Nasze Miśki - VR4 - Wyścigówka
jAZZMAN - 10-01-2014, 18:14
sveno, Uczcijmy go minutą ciszy
Ja się będę pisał na ten pas chyba
adaxo - 10-01-2014, 18:18
Co do znikania oliwy, zdejmij rury od turb i zobacz czy tam jest olej. Mi na AZO od wymiany do wymiany (6000 mil) znika z pół litra, jeżdżę korzystając z mocy i na LPG.
swinks_UK - 10-01-2014, 18:19
Matejko napisał/a: | ogolnie oparcie jest takie samo, tyle ze roznica pasa, to tu by zostala tylko kombinacja z przelozeniem tapicerki |
W Galancie VR4 tylne oparcie nie jest składane. Jest inne nawet niż w sedanie n/a.
jAZZMAN - 10-01-2014, 18:25
adaxo, Chodzi o te "żelaźniane" rury idące nad silnikiem
swinks_UK, Jeśli Pas jest Plug&play i jest oryginalny to się piszę
adaxo - 10-01-2014, 20:07
Tak, te metalowe co wychodzą z turb w strone IC, każda ma jedna 12mm śrubę, jeśli będzie olej tam to już wiesz gdzie znika.

## POLECENIE
Kontynuuj powyższą rozmowę z forum o Galancie VR4, zaczynając po ostatniej wypowiedzi.

## DANE ŹRÓDŁOWE
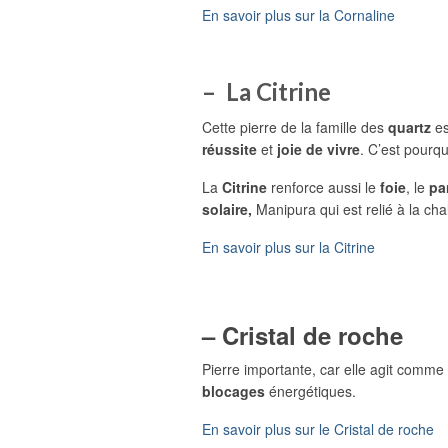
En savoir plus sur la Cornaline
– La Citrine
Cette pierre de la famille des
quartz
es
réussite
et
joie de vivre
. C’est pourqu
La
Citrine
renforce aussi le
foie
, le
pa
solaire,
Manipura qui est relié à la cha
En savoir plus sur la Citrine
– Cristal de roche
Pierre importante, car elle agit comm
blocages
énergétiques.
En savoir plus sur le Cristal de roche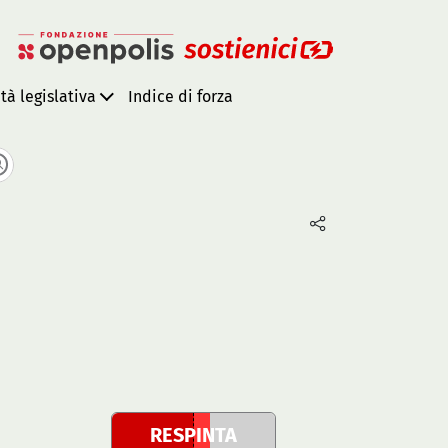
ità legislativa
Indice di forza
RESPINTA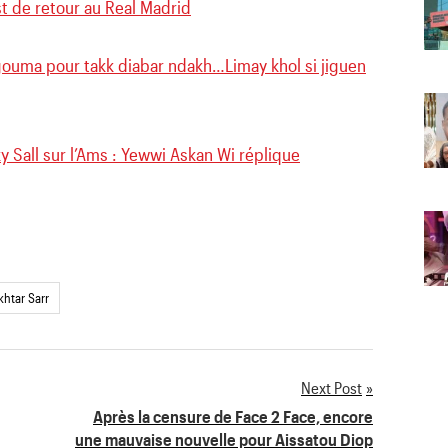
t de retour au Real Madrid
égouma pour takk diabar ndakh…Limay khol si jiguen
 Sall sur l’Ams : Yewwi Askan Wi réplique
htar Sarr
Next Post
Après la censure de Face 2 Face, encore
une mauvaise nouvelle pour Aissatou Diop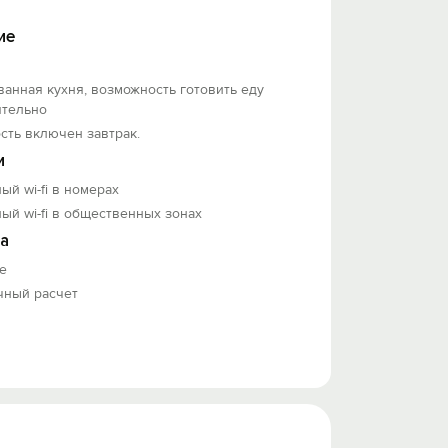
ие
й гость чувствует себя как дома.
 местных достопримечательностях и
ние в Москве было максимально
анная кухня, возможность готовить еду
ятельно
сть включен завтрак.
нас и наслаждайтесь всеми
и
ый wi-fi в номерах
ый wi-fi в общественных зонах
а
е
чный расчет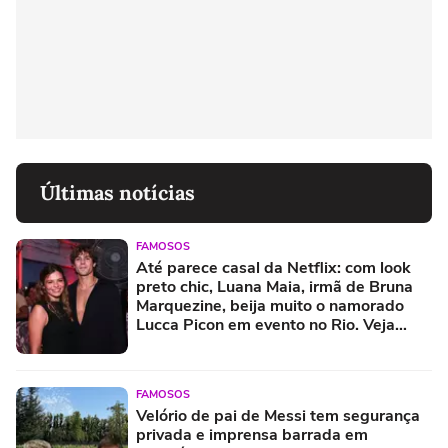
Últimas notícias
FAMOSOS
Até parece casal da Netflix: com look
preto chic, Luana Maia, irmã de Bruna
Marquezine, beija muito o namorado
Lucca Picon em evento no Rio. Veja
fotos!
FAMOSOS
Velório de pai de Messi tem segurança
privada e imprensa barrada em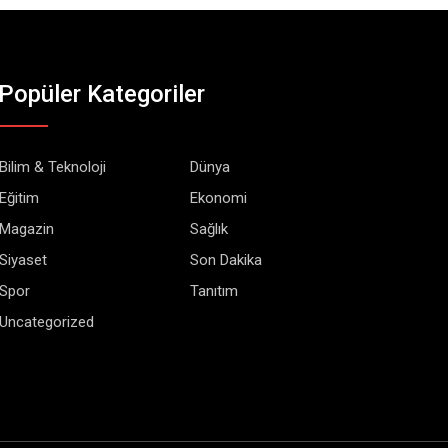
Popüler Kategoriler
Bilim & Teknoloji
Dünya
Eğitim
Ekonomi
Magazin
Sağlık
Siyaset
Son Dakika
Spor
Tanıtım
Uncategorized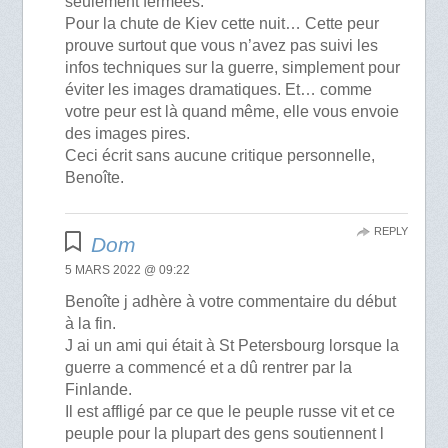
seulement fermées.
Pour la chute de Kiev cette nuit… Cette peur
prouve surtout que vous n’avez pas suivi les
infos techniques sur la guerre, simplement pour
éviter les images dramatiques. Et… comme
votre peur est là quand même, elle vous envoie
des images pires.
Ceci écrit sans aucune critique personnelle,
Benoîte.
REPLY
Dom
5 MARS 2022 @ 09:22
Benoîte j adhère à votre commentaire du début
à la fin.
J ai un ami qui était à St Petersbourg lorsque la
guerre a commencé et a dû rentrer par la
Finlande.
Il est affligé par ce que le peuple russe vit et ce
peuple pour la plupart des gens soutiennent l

## ODPOWIEDŹ
danino88 - 13-01-2014, 21:53
Cytat: | Dziwne, bo osobiście montowałem chłodnicę z v6 do vr4 u lokalnego klubowicza i zastanawia mnie w którym miejscu są one inne |
Rdzeń jest taki sam, ale vr4 ma inne, większe wentylatory przez co mocowania ich do chłodnicy są inne[/quote]
Marcino - 13-01-2014, 22:50
danino88 napisał/a: | Cytat: | Dziwne, bo osobiście montowałem chłodnicę z v6 do vr4 u lokalnego klubowicza i zastanawia mnie w którym miejscu są one inne |
Rdzeń jest taki sam, ale vr4 ma inne, większe wentylatory przez co mocowania ich do chłodnicy są inne | [/quote]
A jak kupiłem chłodnice do V6 Koyorad to się mi wydawało że tam były dodatkowe otwory/śruby jak pod inne wentylatory...
jAZZMAN - 20-02-2014, 23:09
W pierwszym poście dodałem, co następuje:
20.02.2013
Półtora miesiąca bez wyścigówki..... Dobrze, że Mój Miś nie strzelił focha i jeździ jak należy! Radek wsadził mu gaz i jeżdżę teraz Moim Miśkiem.
Co półtora tygodnia odpalałem Wyścigówkę na co najmniej kwadrans.
Czas wziąć się do roboty...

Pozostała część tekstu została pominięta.